November 20: TCM is devoting the evening to Rod Taylor, and among the films being presented are psychotronic classics, The Birds (1962), from Alfred Hitchcock at 8:00 pm, and George Pal’s adaptation of H.G. Wells’s The Time Machine at 10:15 pm.

November 22: Four excellent sci-fi flicks are airing in the afternoon, beginning with the original 1933 King Kong at noon. Following are Beneath the Planet of the Apes (1970) at 2:00, Them! (1954) at 4:00, and Hammer’s Five Million Years to Earth (1968) at 6:00.

November 25: At 8 pm, the documentary A Night at the Movies: George Lucas and the World of Fantasy Cinema premieres, examining in-depth both the director and the world of fantasy cinema that influenced him. The documentary also includes a new interview where the director lists his influences.

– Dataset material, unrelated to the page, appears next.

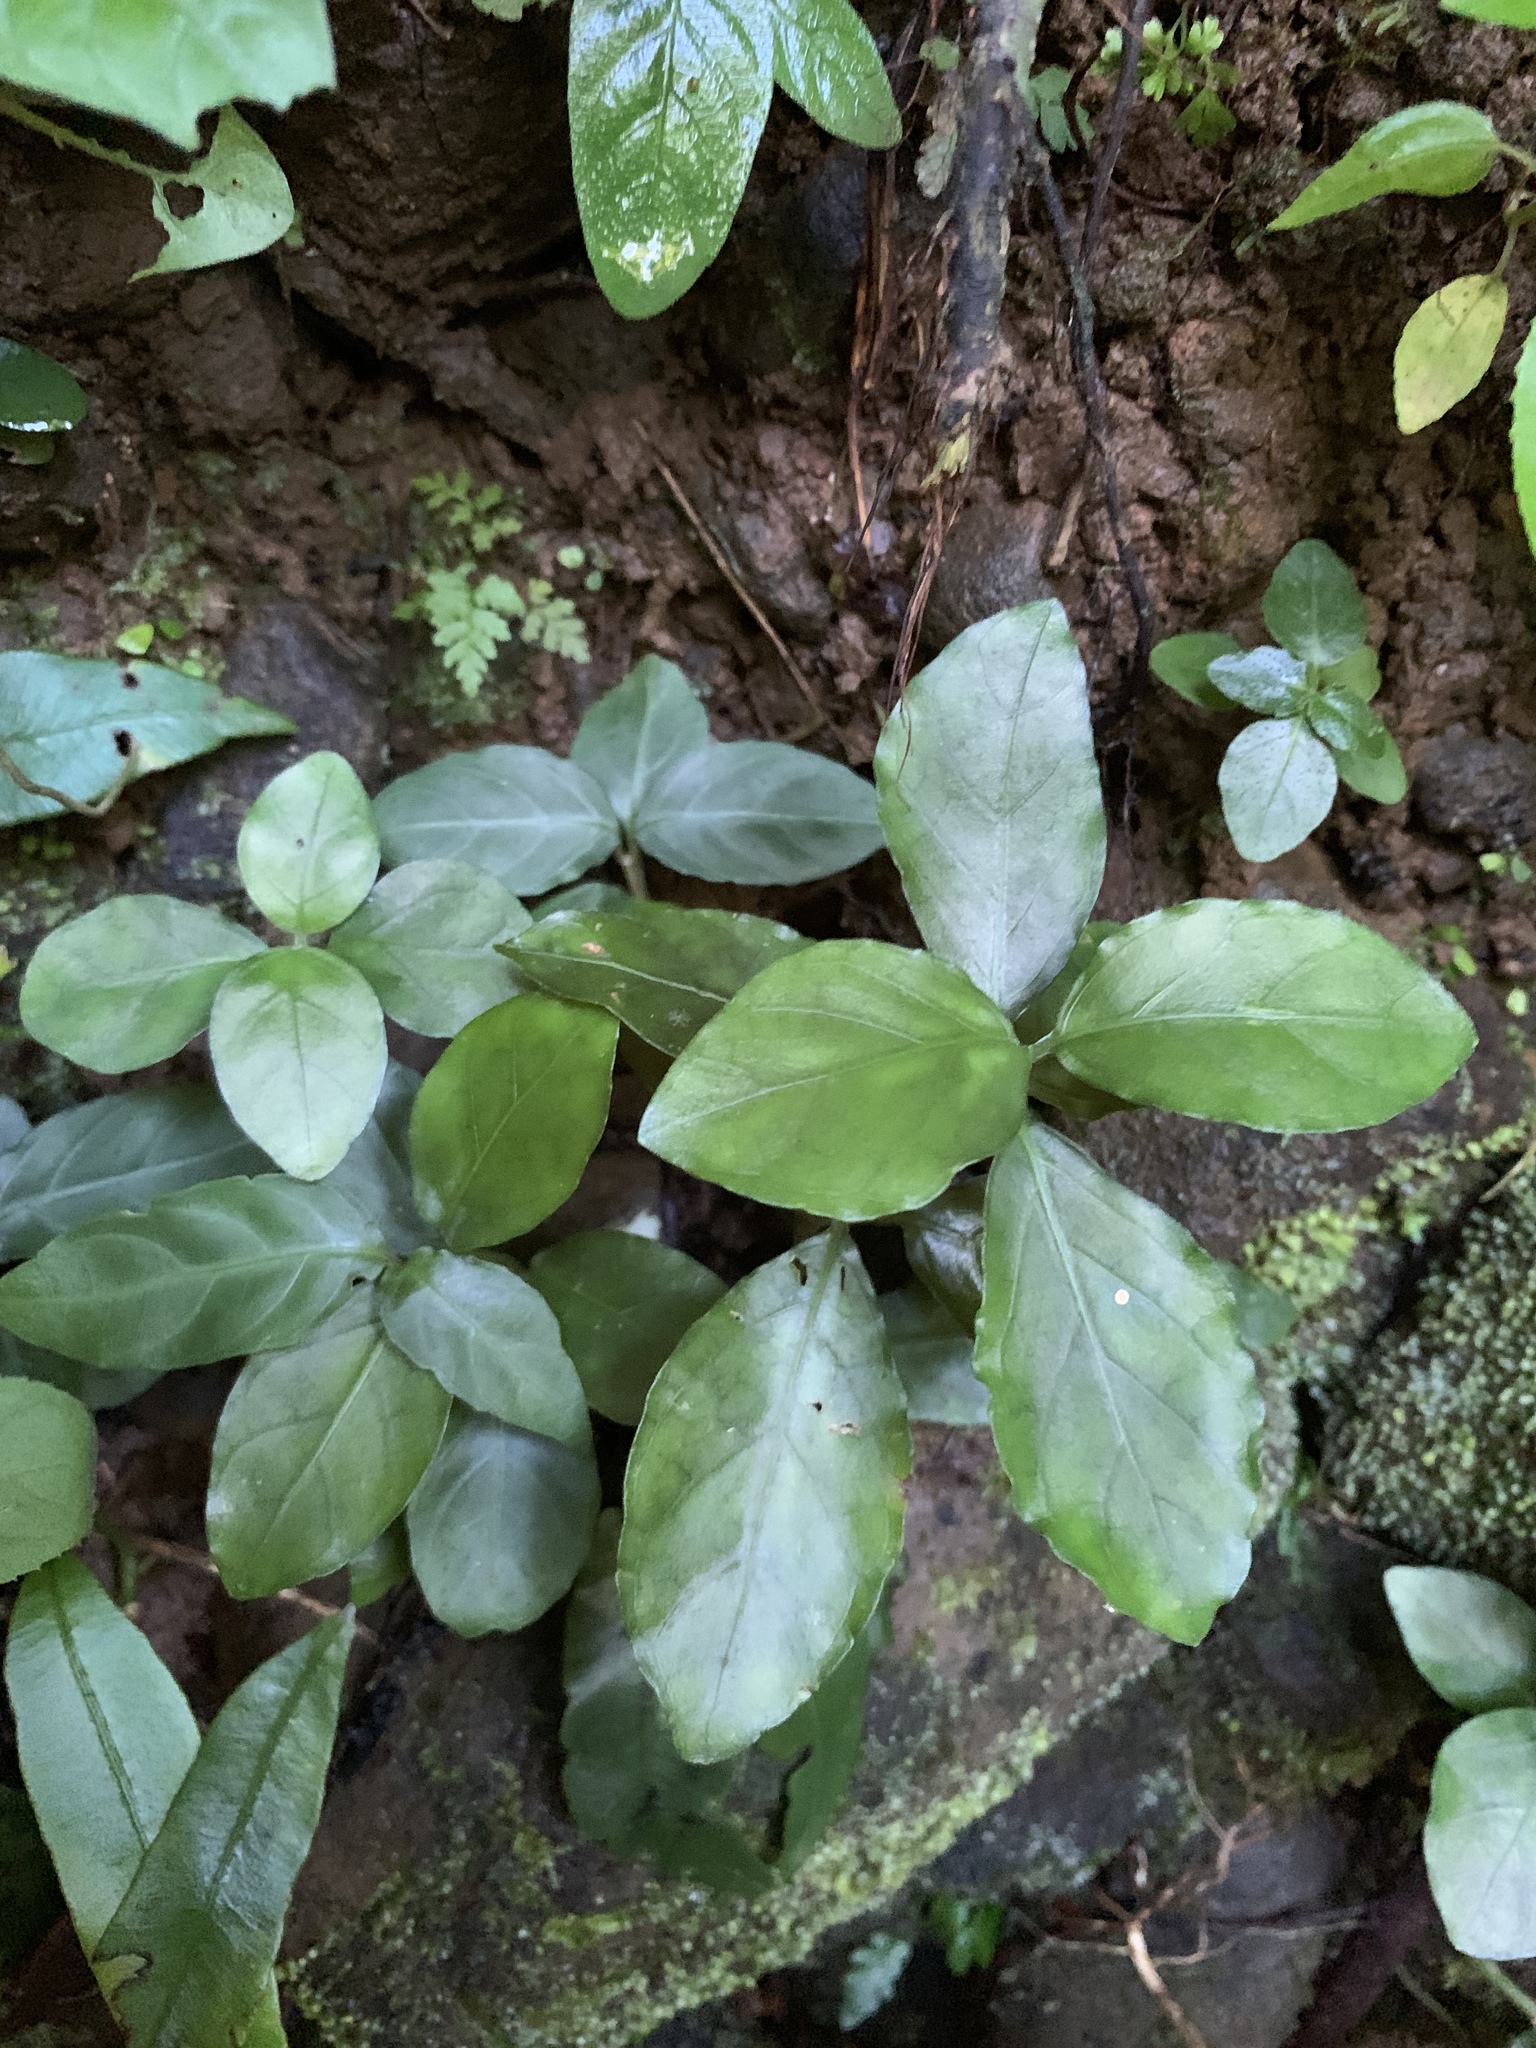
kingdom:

November 28: An entire morning and afternoon of Alfred Hitchcock films kicks off with Saboteur (1942) at 7:30 am. Following, in order, are Shadow of a Doubt (1943) at 9:30, Dial M For Murder (1954) at 11:30, Marnie (1964) at 1:30, The Birds (1962) at 3:45, and the classic Psycho at 6:00.

November 29: Start your psychotronic day at 4:00 pm with Howard Hawks’s classic The Thing From Another World (1951). Then take a dinner break and return for a screening of Jean Cocteau’s take on a classic fairy tale, Beauty and the Beast (1946) at 8:00 pm. And before going to bed, set your recorder for Charles Laughton in The Hunchback of Notre Dame (1939) at midnight, followed by Bob Clark’s eerie Deathdream (1972) at 2:00 am.